The US needs to reassure Latin American countries about a deal allowing it to use military bases in Colombia, a top US general said on Thursday.
The controversial deal with Bogota, which has sparked an angry reaction in capitals across the region, would permit the US military to operate surveillance aircraft from seven bases to track drug-running boats in the Pacific Ocean.
“I think we need to do a better job of explaining to them what we’re doing and making it as transparent as possible, because anybody’s concerns are valid,” General James Cartwright, vice chairman of the Joint Chiefs of Staff, told a news conference.
Washington sought out Colombia to make up for the loss of its hub for counter-narcotics operations in Ecuador.
Ecuadoran President Rafael Correa had refused to renew an agreement that had allowed the US military to fly out of the city of Manta for the past 10 years.

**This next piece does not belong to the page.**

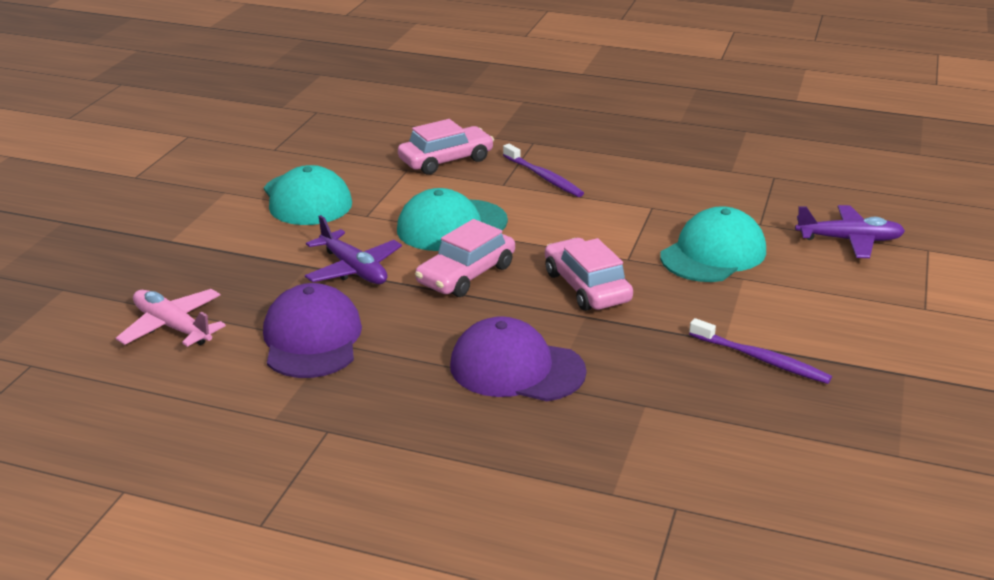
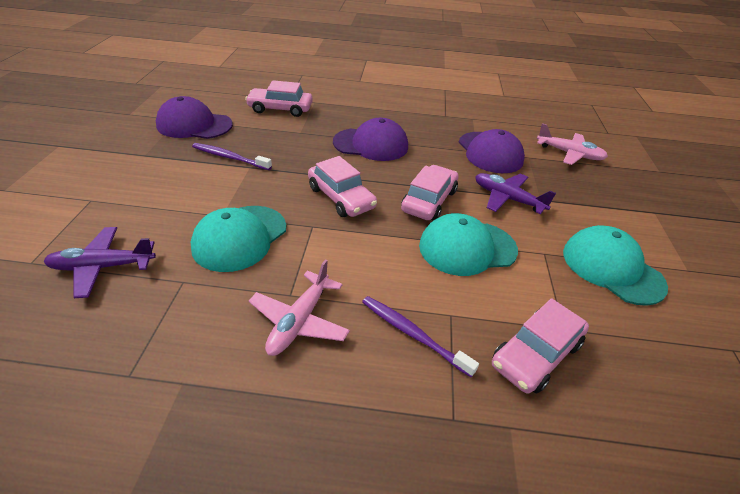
camera: 165 degrees right, 10 degrees up
turquoise cap [397,188,508,251] -> turquoise cap turned 150 degrees counterclockwise [419,213,518,276]
none -> purple cap [156,96,233,139]
none -> pink car [245,80,313,117]
none -> pink plane [249,259,350,356]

With the use of Ecuador’s base set to expire this year, US officials say they are close to sealing an agreement with Colombia that will allow US aircraft to continue tracking narcotics traffickers.
Colombia said on Wednesday it was close to finalizing talks with Washington on the US military’s use of seven of its bases. Colombian negotiators were in Washington on Thursday at work on the deal.
Colombia will receive more than US$40 million in the deal as well as US military assistance for Bogota’s counter-narcotics efforts, said a US defense official, who spoke on condition of anonymity.
Cartwright and US Secretary of Defense Robert Gates said the deal was not a unilateral move but the product of a partnership with Colombia designed to target drug cartels.
“The strategic intent is, in fact, to be able to provide to the Colombians what they need in order to continue to prosecute their efforts against the internal threats that they have,” Cartwright said.
Colombia raised concern throughout the region after announcing July 15 that it was negotiating a deal that would give US forces access to the bases.
Frank Mora, a Defense Department official for Latin America, however, insists that the controversy is a tempest in a teapot.
“This agreement simply formalizes what already almost exists right now,” he said by telephone.